O ex-governador do Acre Gladson Cameli (PP) teve o registro de candidatura ao Senado negado pelo Tribunal Regional Eleitoral do Acre (TRE-AC), que entendeu que ele está inelegível de acordo com as regras da Lei da Ficha Limpa. A decisão foi unânime.
Cameli, que é líder nas pesquisas de intenção de voto para o Senado no estado do Acre, foi condenado em maio de 2026 pela Corte Especial do Superior Tribunal de Justiça (STJ) a mais de 25 anos de prisão pelos crimes de organização criminosa, corrupção ativa e passiva, peculato, lavagem de dinheiro e fraude à licitação, cometidos enquanto era governador.
Cameli recorreu ao STF e o caso ainda está em tramitação na Corte, mas como ele foi condenado por um órgão colegiado, ele já se encaixa nas regras de inelegibilidade da Lei da Ficha Limpa.
A defesa do ex-governador argumentou que Cameli não teve direito ao duplo grau de jurisdição (revisão do seu caso por uma outra instância) por ter sido condenado diretamente pelo STJ, devido ao foro por prerrogativa de função. Cameli foi condenado de forma unânime pela Corte Especial do Tribunal.
A defesa também afirmou que a condenação de Cameli ainda pode ser revertida pelo STF e que seria necessário o trânsito em julgado para configurar inelegibilidade.
O relator do caso, o juiz Thalles Vinícius Sales, no entanto, afirmou que é a Constituição Federal que determina o foro privilegiado e que a Justiça Eleitoral não pode questionar a validade das normas da Constituição.
Sales afirmou ainda que o STF já afastou a necessidade do trânsito em julgado para a configuração de inelegibilidade no caso da Lei da Ficha Limpa.

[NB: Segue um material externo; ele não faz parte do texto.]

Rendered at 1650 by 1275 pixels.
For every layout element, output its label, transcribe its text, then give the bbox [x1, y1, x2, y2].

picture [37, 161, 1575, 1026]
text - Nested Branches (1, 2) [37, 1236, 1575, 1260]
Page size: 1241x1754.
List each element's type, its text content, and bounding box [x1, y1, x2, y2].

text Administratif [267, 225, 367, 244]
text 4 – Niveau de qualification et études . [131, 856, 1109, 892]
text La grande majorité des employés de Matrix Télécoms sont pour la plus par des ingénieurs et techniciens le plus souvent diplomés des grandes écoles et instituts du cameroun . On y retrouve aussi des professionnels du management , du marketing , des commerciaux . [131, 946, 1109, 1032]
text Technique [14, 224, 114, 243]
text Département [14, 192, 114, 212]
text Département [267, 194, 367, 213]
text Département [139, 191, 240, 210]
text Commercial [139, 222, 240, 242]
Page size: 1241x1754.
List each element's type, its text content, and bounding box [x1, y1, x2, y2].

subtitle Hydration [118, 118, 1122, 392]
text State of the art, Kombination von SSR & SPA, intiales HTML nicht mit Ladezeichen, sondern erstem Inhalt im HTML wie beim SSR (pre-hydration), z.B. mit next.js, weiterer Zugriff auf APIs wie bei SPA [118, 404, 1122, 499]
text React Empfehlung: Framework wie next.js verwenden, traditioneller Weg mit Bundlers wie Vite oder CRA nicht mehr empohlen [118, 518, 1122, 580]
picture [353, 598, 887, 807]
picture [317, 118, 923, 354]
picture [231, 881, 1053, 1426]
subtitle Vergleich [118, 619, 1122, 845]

Segundo o relator, a decisão do STF de que é preciso o trânsito em julgado de sentença penal condenatória para que alguém comece a cumprir a pena de prisão é válida no âmbito penal, de privação de liberdade, e não se aplica à Justiça Eleitoral.
“A inelegibilidade incide automaticamente a partir da condenação criminal por decisão colegiada”, afirmou Sales.
“Não posso deferir o registro de candidatura de forma preventiva com base na possibilidade de o STF reverter a condenação, o deferimento não pode se basear em um evento futuro e incerto”, disse Sales.
Os magistrados Lilian Braga, Rogéria Mesquisa, Lois Arruda e Emerson Silva acompanharam integralmente o relator. O juiz Jair Araújo Facundes também acompanhou o relator, mas divergiu em seu voto sobre alguns pontos teóricos, como considerar que a ineligibilidade é uma sanção.
A coligação Avança Acre (PP, União Brasil, MDB, PL e PDT) ainda pode recorrer ou substituir o candidato, se quiser.
O que diz a denúncia contra Gladson Cameli
Cameli foi condenado sob a acusação de liderar uma organização criminosa composta por núcleos político, familiar e empresarial. Segundo a acusação, ele operaria um esquema de contratação fraudulenta de companhias ligadas a familiares, incluindo a Construtora Rio Negro Ltda., que tinha o irmão dele como sócio.
O Ministério Público Federal (MPF) acusa Cameli dos crimes de dispensa indevida de licitação, peculato, corrupção passiva, lavagem de dinheiro e pertencimento a organização criminosa. A denúncia foi recebida em maio de 2024. Acusações contra outras 12 pessoas foram desmembradas e enviadas para a 1ª instância.
De acordo com o MPF, as práticas teriam começado em 2019 e levaram a um prejuízo de mais de R$ 16 milhões aos cofres públicos.
O político renunciou ao cargo de governador em março desse ano com intenções de concorrer ao Senado nas Eleições 2026.